(Relato original de Pacelli Torres)
Dedicado a don Simón Aceros, fabricante de alpargatas en el camino que de Málaga conduce a Tequia.
Hubo un hombre venido del Medio Oriente; su profesión era astrólogo. Una noche tuvo un sueño y supo que debía abandonar su tierra.
Cruzó el desierto a lomo de camello y se embarcó en el primer barco que accedió a llevarlo. Su modesta fortuna, heredada de su padre, fue disminuyendo paulatinamente durante el viaje y cuando desembarcó en la costa del país que, según el designio de las estrellas, sería su nueva morada, no le quedaban más que unas cuantas monedas.

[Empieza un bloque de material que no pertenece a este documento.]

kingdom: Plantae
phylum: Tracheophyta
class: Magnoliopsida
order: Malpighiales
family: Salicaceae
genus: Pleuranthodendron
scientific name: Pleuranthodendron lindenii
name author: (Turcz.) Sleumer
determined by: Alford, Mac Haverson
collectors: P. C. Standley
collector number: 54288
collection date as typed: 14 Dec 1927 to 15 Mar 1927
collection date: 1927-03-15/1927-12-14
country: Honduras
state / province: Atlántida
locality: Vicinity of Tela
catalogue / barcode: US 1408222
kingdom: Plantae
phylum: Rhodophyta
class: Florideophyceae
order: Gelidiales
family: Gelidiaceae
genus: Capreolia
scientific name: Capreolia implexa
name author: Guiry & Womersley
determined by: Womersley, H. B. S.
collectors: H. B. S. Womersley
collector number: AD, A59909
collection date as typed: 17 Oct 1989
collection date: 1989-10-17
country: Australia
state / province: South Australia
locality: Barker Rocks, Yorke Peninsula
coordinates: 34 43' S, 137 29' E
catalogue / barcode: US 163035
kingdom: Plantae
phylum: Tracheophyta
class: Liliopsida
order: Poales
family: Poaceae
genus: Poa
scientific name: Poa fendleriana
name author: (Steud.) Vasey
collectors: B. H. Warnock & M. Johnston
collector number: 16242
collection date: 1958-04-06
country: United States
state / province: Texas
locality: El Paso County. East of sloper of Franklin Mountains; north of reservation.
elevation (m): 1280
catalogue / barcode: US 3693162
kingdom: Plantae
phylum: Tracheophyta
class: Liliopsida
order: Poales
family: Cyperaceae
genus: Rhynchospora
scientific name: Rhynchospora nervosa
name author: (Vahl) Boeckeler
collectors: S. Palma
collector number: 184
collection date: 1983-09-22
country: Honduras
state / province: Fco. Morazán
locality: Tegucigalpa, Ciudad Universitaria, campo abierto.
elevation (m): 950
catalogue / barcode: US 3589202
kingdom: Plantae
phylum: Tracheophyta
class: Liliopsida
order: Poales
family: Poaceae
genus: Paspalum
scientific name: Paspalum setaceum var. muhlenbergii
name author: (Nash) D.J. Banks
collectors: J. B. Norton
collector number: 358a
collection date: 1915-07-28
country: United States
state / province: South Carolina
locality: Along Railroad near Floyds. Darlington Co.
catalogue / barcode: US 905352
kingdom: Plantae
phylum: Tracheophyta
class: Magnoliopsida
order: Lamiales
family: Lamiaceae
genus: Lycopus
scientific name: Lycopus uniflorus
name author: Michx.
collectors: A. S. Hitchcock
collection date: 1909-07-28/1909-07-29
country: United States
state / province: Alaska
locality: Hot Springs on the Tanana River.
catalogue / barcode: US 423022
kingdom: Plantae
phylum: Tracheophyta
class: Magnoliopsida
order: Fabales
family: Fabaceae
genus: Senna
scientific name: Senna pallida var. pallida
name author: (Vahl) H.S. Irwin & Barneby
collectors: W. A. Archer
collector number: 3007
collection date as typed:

Su trayectoria por medio mundo había sido lenta y accidentada; había visto valles de belleza incomparable e imponentes picos nevados; había visitado ruinas milenarias, donde soñó que absorbía la sabiduría de los antepasados; había vagado por desiertos helados y dormido en cuevas abandonadas. Su vida había estado en peligro un par de veces al enfrentarse con bestias desconocidas y sus aventuras en islas distantes podrían llenar libros enteros. Sin embargo, ahora se sentía cansado y vacío. La desilusión empezó a apoderarse de él al encontrarse en un lugar de tierra compacta donde difícilmente podría cultivarse y por primera vez en su vida dudó de la certeza de su ciencia.
Continuó con resignación su viaje hasta que oyó hablar de una tierra fértil sobre una cordillera. Consultó su horóscopo y estudió la posición de las estrellas y éstas le dijeron que allí sería su nuevo hogar. Una estrella fugaz confirmó el vaticinio aquella misma noche.
Modificó ligeramente el rumbo, según el designio celeste, y ascendió a la cordillera en busca del lugar que había visto en su sueño.
Al cabo de unos años reconoció por fin un árbol gigantesco y supo que debía establecerse cerca de él. Para entonces se había convertido en un hombre mayor y su fortuna había sido consumida por completo. Sólo conservaba, envuelto en una túnica púrpura, un cofre que había recibido en su infancia.
Su padre había sido mercader y le había oído narrar una y otra vez las historias de las Mil y Una Noche, fue por eso que supo que la magia no había muerto y se aferró con todo el corazón a aquella esperanza.
Abriendo el cofre extrajo cuatro piedras y tomando tres semillas que recogió del piso las lanzó al aire mientras pronunciaba unas palabras extrañas y entonces apareció, a la vera del camino, una humilde casa de ladrillo y teja de barro; la puerta estaba entreabierta y entró sin golpear.
"¿Simón, dónde se había metido?, lo estábamos esperando para el almuerzo". Quien hablaba era doña Luisa, su esposa desde hacía 43 años, que con tres de sus hijos adultos y un puñado de nietos lo miraban con asombro. Simón tomó asiento con ellos y sonrió incrédulo. Después de todo, las estrellas no se habían equivocado.